Y todo tiene sus compensaciones. ¿De qué otra forma podría una simple cronista hallarse cerca de un Andrés Pajares que luce el típico bronceado de su felicidad junto a Conchi, no confundir con Chonchi. Los aspirantes a premios, sentados en mogollón, en las primeras filas a la izquierda del escenario, más que competidores parecían alumnos de un curso especialmente divertido. Y especialmente provechoso. Lo peor fueron las pausas, como de costumbre. Cinco pausas, concretamente.. Por, decirlo de otra manera: son cinco pausas solamente mis angustias... Esos interludios obligatorios para la publicidad que acompañaba la retransmisión realizada por Televisión Española -por cierto, que las cámaras impidieron a no pocos la visión, incluido a un Eusebio Poncela que tuvo que levantarse a la mitad para situarse en mejor perspectiva- no son ni lo bastante cortos como para merecer que te quedaras en la silla ni lo bastante largos para poder realizar una evacuación de urgencia. En la primera pausa, todos permanecieron sentados, puesto que no sabían de cuánto tiempo constaba. A la segunda, más confiados -calculamos unos siete minutos- más de la mitad del personal se lanzó desaforado al bar o a los lavabos, de tal forma que, en la pausa siguiente, la almibarada locutora que nos daba el aviso se vio en la obligación de detener los impulsos del personal. Menos mal que entre pausa y pausa en el escenario iban ocurriendo cosas apasionantes.

Y no precisamente porque la puesta en escena de Isabel Coixet fuera especialmente brillante, pues los insertos filmados se pasaron de modernez y las actuaciones no llegaron demasiado lejos, sino porque la pericia de El Gran Wyoming y su capacidad de improvisación dieron en todo momento el tono justo.

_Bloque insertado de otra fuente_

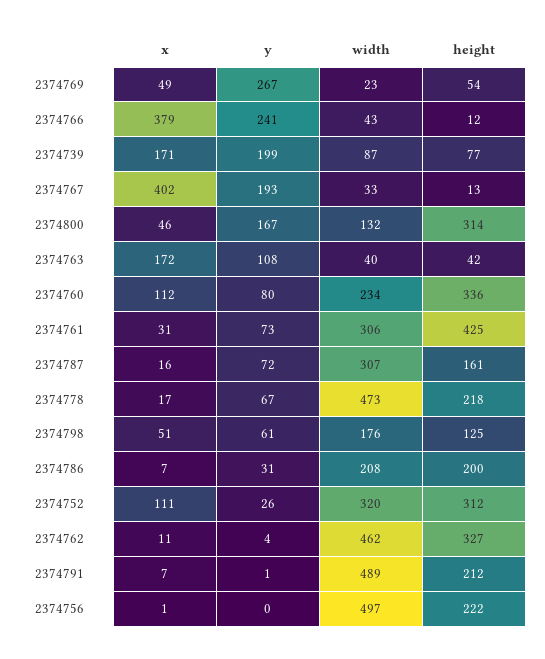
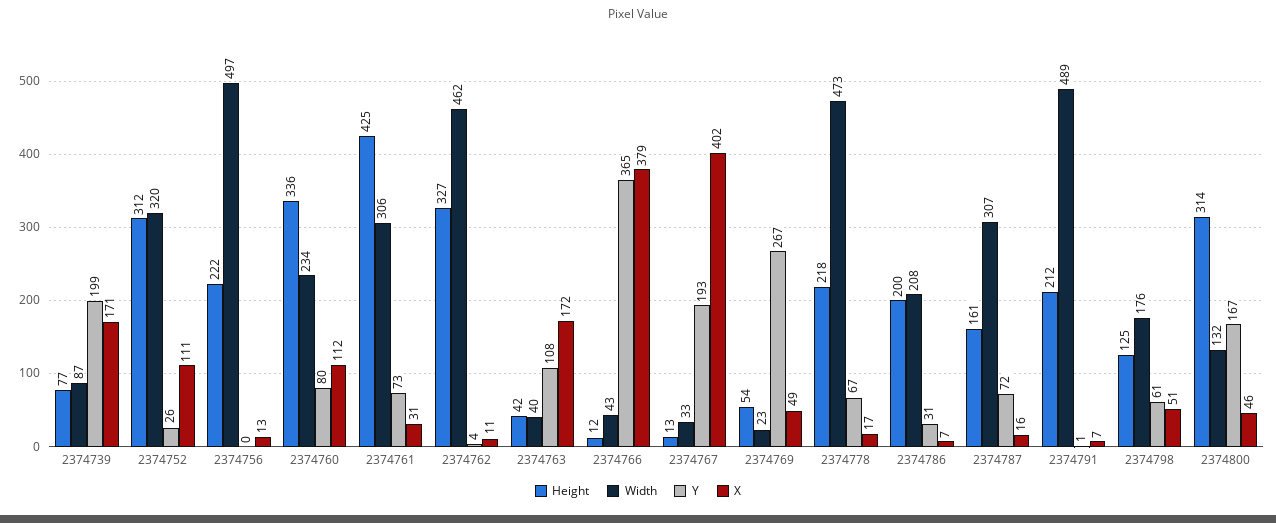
  {
    "x": {
      "2374769": 49,
      "2374766": 379,
      "2374739": 171,
      "2374767": 402,
      "2374800": 46,
      "2374763": 172,
      "2374760": 112,
      "2374761": 31,
      "2374787": 16,
      "2374778": 17,
      "2374798": 51,
      "2374786": 7,
      "2374752": 111,
      "2374762": 11,
      "2374791": 7,
-     "2374756": 1
+     "2374756": 13
    },
    "y": {
      "2374769": 267,
-     "2374766": 241,
+     "2374766": 365,
      "2374739": 199,
      "2374767": 193,
      "2374800": 167,
      "2374763": 108,
      "2374760": 80,
      "2374761": 73,
      "2374787": 72,
      "2374778": 67,
      "2374798": 61,
      "2374786": 31,
      "2374752": 26,
      "2374762": 4,
      "2374791": 1,
      "2374756": 0
    },
    "width": {
      "2374769": 23,
      "2374766": 43,
      "2374739": 87,
      "2374767": 33,
      "2374800": 132,
      "2374763": 40,
      "2374760": 234,
      "2374761": 306,
      "2374787": 307,
      "2374778": 473,
      "2374798": 176,
      "2374786": 208,
      "2374752": 320,
      "2374762": 462,
      "2374791": 489,
      "2374756": 497
    },
    "height": {
      "2374769": 54,
      "2374766": 12,
      "2374739": 77,
      "2374767": 13,
      "2374800": 314,
      "2374763": 42,
      "2374760": 336,
      "2374761": 425,
      "2374787": 161,
      "2374778": 218,
      "2374798": 125,
      "2374786": 200,
      "2374752": 312,
      "2374762": 327,
      "2374791": 212,
      "2374756": 222
    }
  }

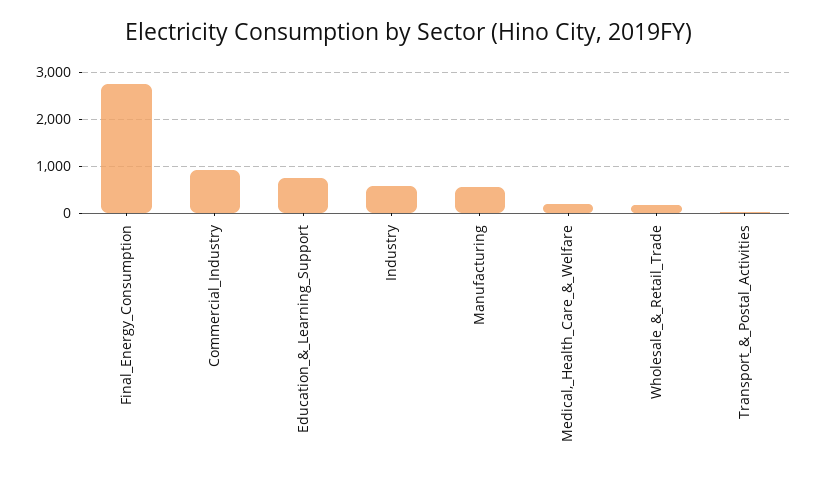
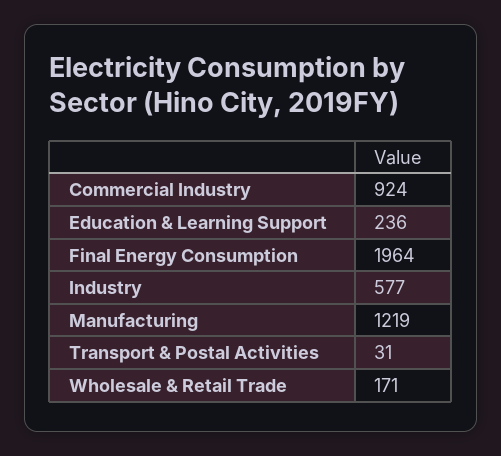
  {
-   "Final_Energy_Consumption": 2800,
+   "Final_Energy_Consumption": 1964,
    "Commercial_Industry": 924,
-   "Education_&_Learning_Support": 800,
+   "Education_&_Learning_Support": 236,
    "Industry": 577,
-   "Manufacturing": 600,
+   "Manufacturing": 1219,
-   "Medical,_Health_Care_&_Welfare": 200,
    "Wholesale_&_Retail_Trade": 171,
    "Transport_&_Postal_Activities": 31
  }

Y así pasaron por el escenario, anunciando los diferentes premios, talentazos jóvenes -algunos tanto como Andoni Erburu, protagonista de Secretos del corazón; Juan Diego Botto o Alejandro Amenábar-, gloriosos veteranos como Pepe Sancho o Miguel Rellán, exóticos como José Luis de Vilallonga, señoras de campeonato como Bibí Fernández, ex Andersen, y bellezas aliadas con el talento de la categoría de Marisa Paredes, Victoria Abril o Charo López. Por cierto, cómo se lleva este año el look de los cincuenta: lo lucían Ángela Molina, en blanco; Silvia Munt, en verde; y la susodicha Charo, en azultornasolado. Sin olvidar el punto diosa Venus en rojo de María Barranco o la llamarada roja de Penélope Cruz.

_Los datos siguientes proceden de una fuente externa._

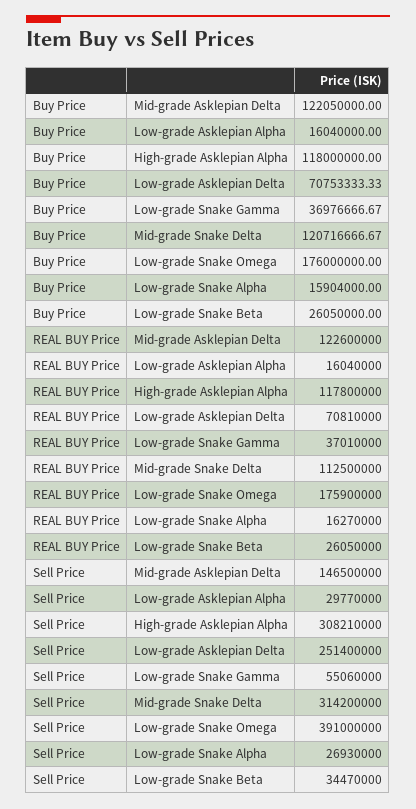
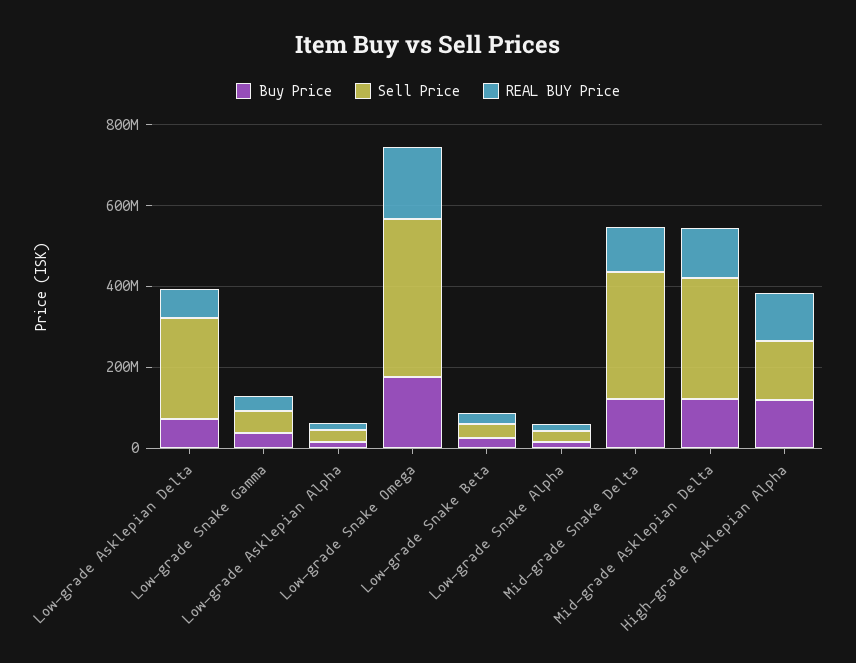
  {
    "Buy Price": {
      "Mid-grade Asklepian Delta": 122050000,
      "Low-grade Asklepian Alpha": 16040000,
      "High-grade Asklepian Alpha": 118000000,
      "Low-grade Asklepian Delta": 70753333.33,
      "Low-grade Snake Gamma": 36976666.67,
      "Mid-grade Snake Delta": 120716666.67,
      "Low-grade Snake Omega": 176000000,
      "Low-grade Snake Alpha": 15904000,
      "Low-grade Snake Beta": 26050000
    },
    "REAL BUY Price": {
      "Mid-grade Asklepian Delta": 122600000,
      "Low-grade Asklepian Alpha": 16040000,
      "High-grade Asklepian Alpha": 117800000,
      "Low-grade Asklepian Delta": 70810000,
      "Low-grade Snake Gamma": 37010000,
      "Mid-grade Snake Delta": 112500000,
      "Low-grade Snake Omega": 175900000,
      "Low-grade Snake Alpha": 16270000,
      "Low-grade Snake Beta": 26050000
    },
    "Sell Price": {
-     "Mid-grade Asklepian Delta": 146500000,
+     "Mid-grade Asklepian Delta": 300000000,
      "Low-grade Asklepian Alpha": 29770000,
-     "High-grade Asklepian Alpha": 308210000,
+     "High-grade Asklepian Alpha": 150000000,
      "Low-grade Asklepian Delta": 251400000,
      "Low-grade Snake Gamma": 55060000,
      "Mid-grade Snake Delta": 314200000,
      "Low-grade Snake Omega": 391000000,
      "Low-grade Snake Alpha": 26930000,
      "Low-grade Snake Beta": 34470000
    }
  }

Claro que, se lleve ñlo que se lleve, lo que yo me hubiera llevado a casa -amén del mencionado Juan Diego Botto o Jordi Mollá, que estaba también- es a Oliver Martínez, que, junto con Marisa Paredes, formó una pareja rebosante de glamour a la hora de presentar el premio a la mejor película europea, que recayó en Full Monty. El muy cabronazo de Rafael Azcona, premio global a su incomensurable estatura cinematográfica de guionista, tuvo las santas narices de no aparecer. Pero todos se lo perdonamos porque sabemos cómo odia lo mucho que le cuesta aparecer en este tipo de actos. Así que todos, incluidos Berlanga y Cuerda, que le ofrecieron el Goya, aplaudimos a rabiar a su merecida estatuilla.Y así fue como transcurrió. Sin prisas, pero con pausas.